I had played Persona 4 about a decade ago and Persona 5 when it launched, but I had never bothered with 3 due to the original's off-putting battle system where you could not directly control any of your party members. Portable fixed that but had a lot of concessions made to fit it on the PSP that also turned me off. So Reload was very interesting to me since it finally addressed the issues that kept me from playing the previous versions.

I like Persona 3 a lot! I like its cast and story a lot more than 4's. The new additions to the battle system in this version are pretty fun. My main issues with the game come from the issues I have with every modern Persona. I really like the focus the Persona games have on day-to-day social life stuff, but there's always a certain point where I get very tired of it because you run out of new things to do and it begins to get very repetitive. Eventually you've maxed out enough activities/social stats/social links that you get into a routine of skipping a bunch of very small animations, text boxes, and cutscenes that pop up every time you do something, whether its eating at a restaurant, going to the batting cages, whatever. I look back on my playtime for Persona games and its always around 100 hours... and I always wish I could see just how much of that playtime was walking or teleporting to an activity, hitting start to speed the animations up, and seeing some little music notes appear above the protagonists head before it moves on to the next day and I do that 20ish more times before the story moves on.

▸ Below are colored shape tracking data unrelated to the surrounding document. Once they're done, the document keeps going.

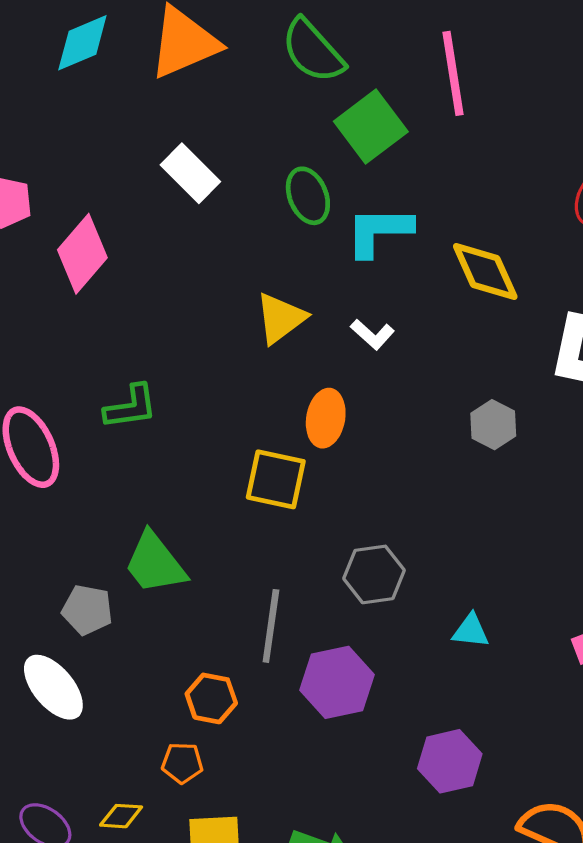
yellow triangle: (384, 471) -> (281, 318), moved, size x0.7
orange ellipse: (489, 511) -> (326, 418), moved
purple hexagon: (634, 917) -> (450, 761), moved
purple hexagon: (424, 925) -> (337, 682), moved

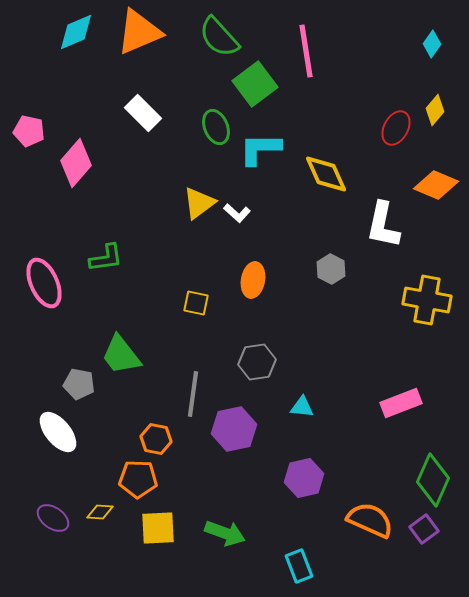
white L-shape: (372, 334) -> (237, 213), moved
orange ellipse: (326, 418) -> (253, 280), moved
yellow square: (276, 479) -> (196, 303), size x0.7
cyan triangle: (471, 631) -> (302, 407), moved
orange pentagon: (182, 763) -> (138, 479), size x1.5

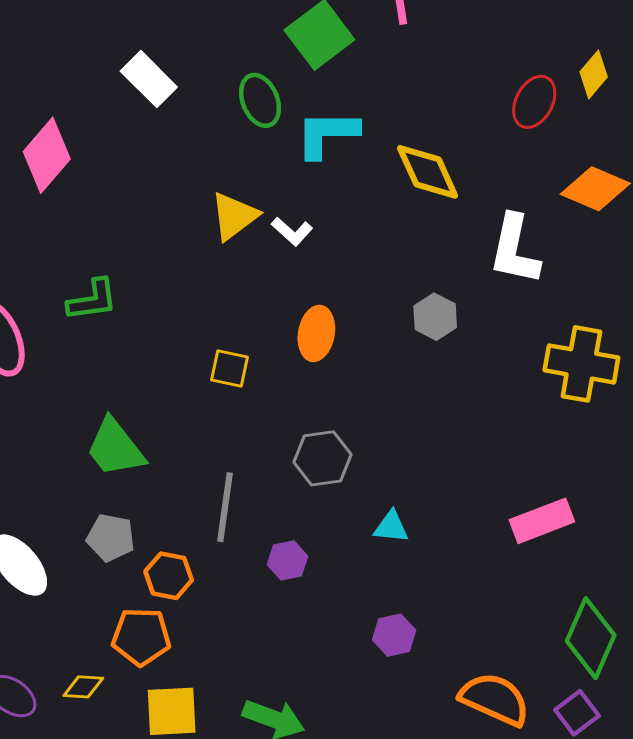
gray pentagon: (79, 384) -> (111, 538), moved
purple hexagon: (234, 429) -> (287, 560), size x0.6
purple hexagon: (304, 478) -> (394, 635), size x0.7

The story usually grinds to a halt for these sections of the game, but that's fine in theory because all of the Social Links you are progressing during this section are their own little narratives with a whole bunch of different kinds of people. I love the idea of Social Links. I'm always excited to unlock a new one to see what it's going to be about.

This falls apart when most of the Social Links are boring and/or bad. The SLs in Persona 3 are really weak. A lot of them are forgettable, and when they aren't it's because there's something kind of weird and off-putting about them. The one with the fat kid that feels inferior to the memory of his dead brother... whose family is also part of a doomsday cult. It felt like more time was spent on the cult stuff than anything else, yet it doesn't really get resolved beyond you defending him from some people that want to beat him up in an alley for being in a cult that has ruined people's lives. I guess at the very end you hear that he's moved on to being a food critic or something... but I don't think it says anything about him leaving the cult?

I really dislike how the optimal way to play all of the SLs is to be a huge yes man. Every SL where the person is doing something very bad or destructive, and they ask you for your opinion... if you want to progress optimally you always have to agree with them or cheer their bad decisions on. The teen wants to propose to his teacher? Go for it, dude! The 6 year old girl wants to run away from her parents and get lost and scared in the city? Yeah, that's a great idea!

It's also funny to see certain frustrating writing beats that I saw in Persona 4 and 5 in this game as well. Every time a party member is suspiciously missing every one goes "oh well, guess they're sleeping/busy with something else" and every time something bad is happening to them. This exact scenario happens multiple times! After the second time you should recognize the pattern!

Anyways I don't really have a conclusion. I like Persona but it always feels like its being held back by some annoying design/writing decisions. I'm curious what Persona 6 will be like now that Hashino, the man who has admitted to never interacting with a woman, has left to make his own bullshit. Is it too much to hope that 6 won't have the usual summer vacation skit where all the boys are horny and peeping on girls and then get hit on by a trans woman or gay man? Every time that happens it sucks big time and it also gets drawn out for an absurdly long amount of time. It's always the one cutscene you know is safe to skip when it happens.